Turbopack for Next.js includes built-in support for CSS and modern JavaScript compilation, eliminating the need for custom loader configurations like css-loader, postcss-loader, or babel-loader when using @babel/preset-env.
9. typescript
The typescript configuration controls how Next.js handles TypeScript during builds. By default, Next.js fails production builds when TypeScript errors are present.
module.exports = {
typescript: {
// !! WARN !!
// Dangerously allow production builds to successfully complete even if
// your project has type errors.
// !! WARN !!
ignoreBuildErrors: true,
},
}
When to consider using ignoreBuildErrors:
- Emergency deployments with non-critical type errors
- Gradual TypeScript adoption in large codebases
- External type checking in CI/CD pipelines
- Development environments where type checking happens separately
Better alternatives to disabling type checking:
// Use TypeScript's error suppression for specific issues
// @ts-ignore
const problematicCode = someUntypedLibrary()
// Use type assertions for complex scenarios
const data = response as MyExpectedType
// Configure tsconfig.json for gradual adoption
{
"compilerOptions": {
"strict": false, // Start with loose checking
"noImplicitAny": false, // Allow implicit any temporarily
"skipLibCheck": true // Skip checking node_modules
},
"exclude": ["legacy-code/**/*"] // Exclude problematic directories
}
Best Practice: Instead of disabling TypeScript errors globally, fix them incrementally or use TypeScript's built-in suppression mechanisms for specific cases.
10. webpack
The webpack function allows you to extend Next.js's webpack configuration for custom loaders, plugins, and build optimizations.
module.exports = {
webpack: (config, { buildId, dev, isServer, defaultLoaders, nextRuntime, webpack }) => {
// Add custom rules
config.module.rules.push({
test: /\.svg$/,
use: ['@svgr/webpack']
})
// Add plugins
config.plugins.push(
new webpack.DefinePlugin({
__BUILD_ID__: JSON.stringify(buildId),
__IS_SERVER__: isServer,
})
)
// Modify resolve aliases
config.resolve.alias = {
...config.resolve.alias,
'@': path.resolve(__dirname, 'src'),
}
return config
},
}
The webpack function receives a context object with:
- buildId - Unique identifier for the build
- dev - Boolean indicating development mode
- isServer - Boolean indicating server-side compilation
- nextRuntime - Target runtime ("edge", "nodejs", or undefined)

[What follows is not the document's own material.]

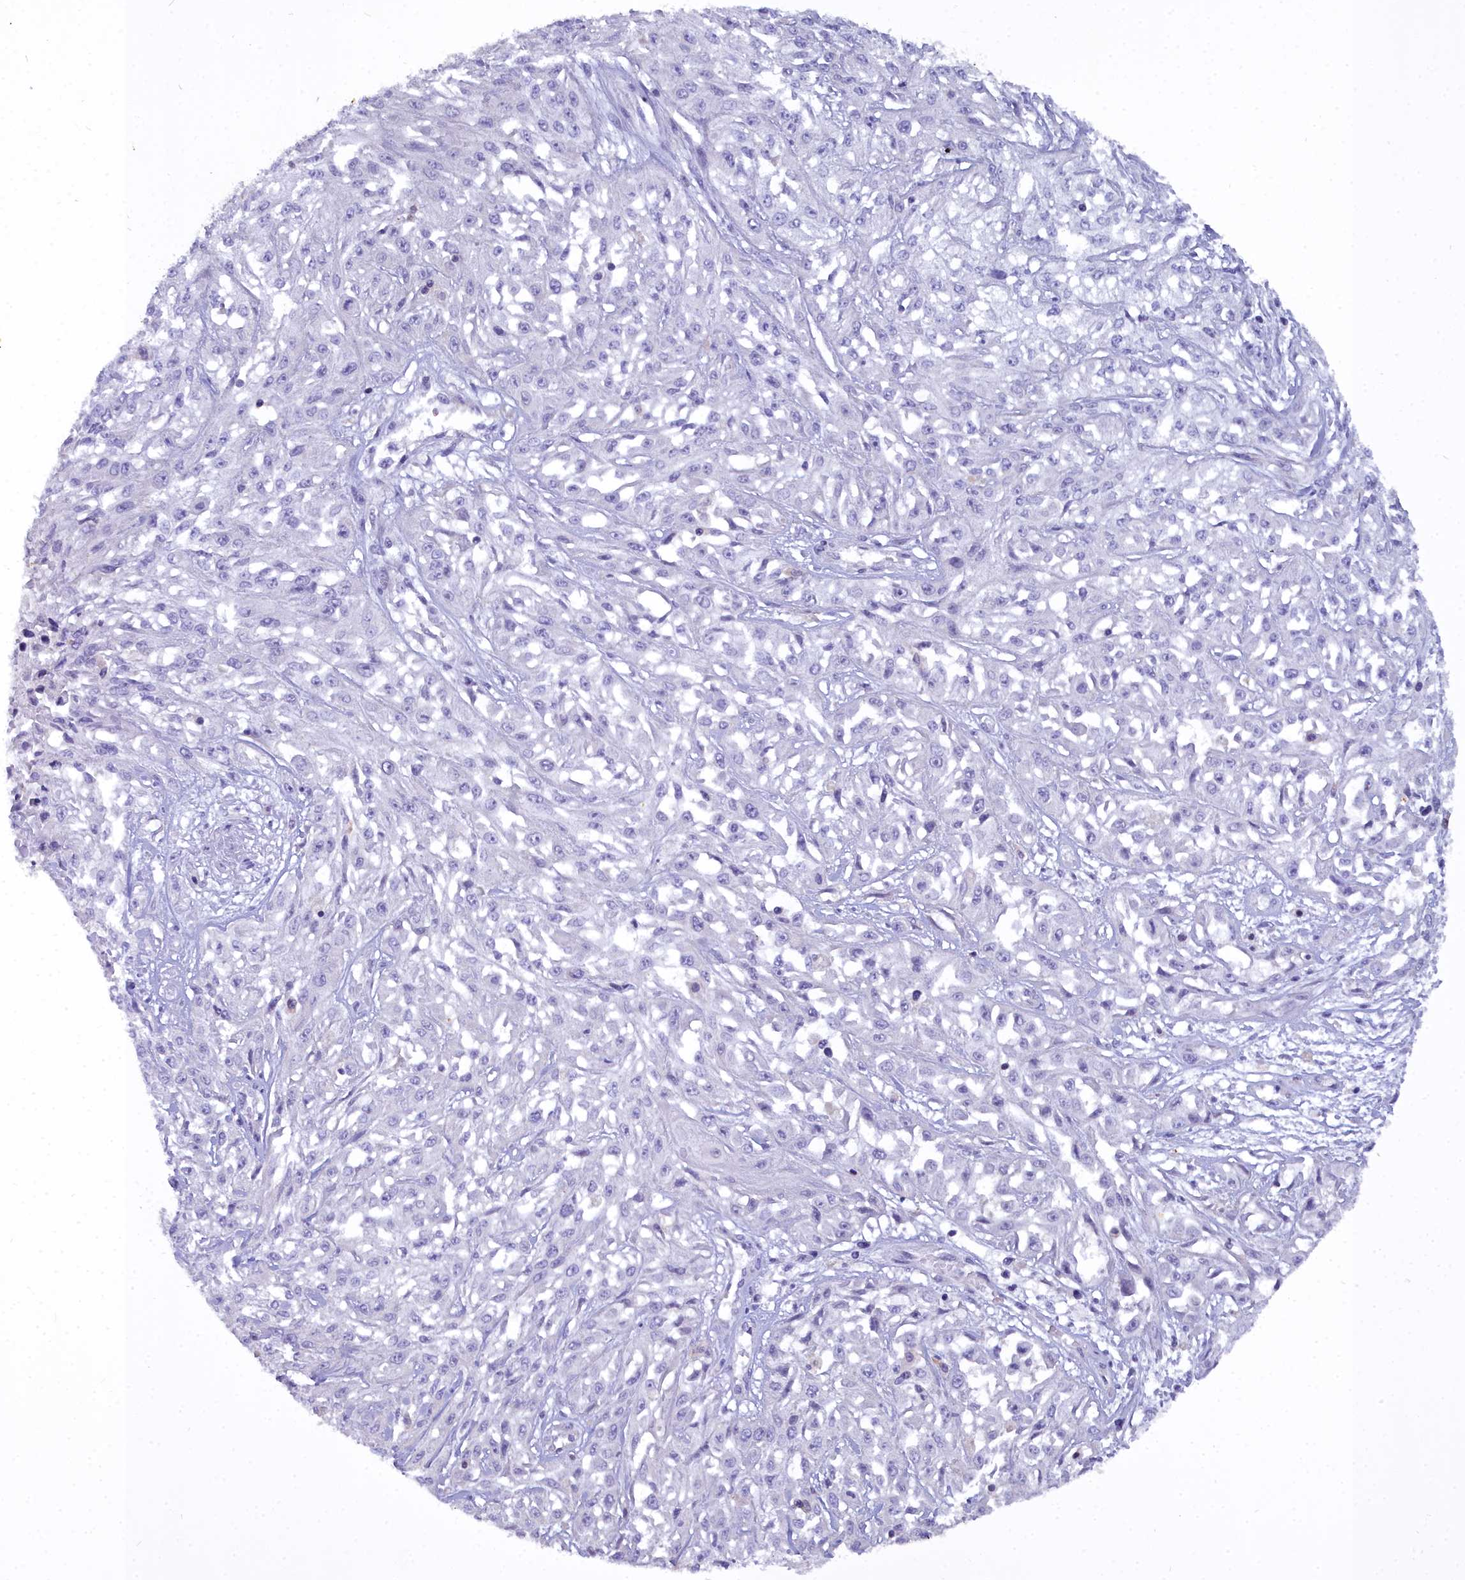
{"staining": {"intensity": "negative", "quantity": "none", "location": "none"}, "tissue": "skin cancer", "cell_type": "Tumor cells", "image_type": "cancer", "snomed": [{"axis": "morphology", "description": "Squamous cell carcinoma, NOS"}, {"axis": "morphology", "description": "Squamous cell carcinoma, metastatic, NOS"}, {"axis": "topography", "description": "Skin"}, {"axis": "topography", "description": "Lymph node"}], "caption": "An IHC image of squamous cell carcinoma (skin) is shown. There is no staining in tumor cells of squamous cell carcinoma (skin). The staining is performed using DAB (3,3'-diaminobenzidine) brown chromogen with nuclei counter-stained in using hematoxylin.", "gene": "BLNK", "patient": {"sex": "male", "age": 75}}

- defaultLoaders - Next.js's built-in loaders
Common webpack customizations:
// Adding MDX support
config.module.rules.push({
test: /\.mdx?$/,
use: [
defaultLoaders.babel,
{
loader: '@mdx-js/loader',
options: { /* mdx options */ }
}
]
})
// Bundle analyzer for optimization
if (!dev && !isServer) {
const { BundleAnalyzerPlugin } = require('webpack-bundle-analyzer')
config.plugins.push(
new BundleAnalyzerPlugin({
analyzerMode: 'static',
openAnalyzer: false,
})
)
}
// Ignore unnecessary files
config.plugins.push(
new webpack.IgnorePlugin({
resourceRegExp: /^\.\/locale$/,
contextRegExp: /moment$/,
})
)
The function executes three times during build:
- Once for client-side compilation
- Once for server-side compilation (Node.js runtime)
- Once for edge runtime compilation (if using edge features)
Related plugins:
- @next/mdx 132316 : Use MDX 18506 with Next.js.
- @next/bundle-analyzer 132316 : Visualize the size and content of your Webpack bundles.
Next.js supports CSS and SCSS out of the box. Do not include their plugins in your webpack configurations.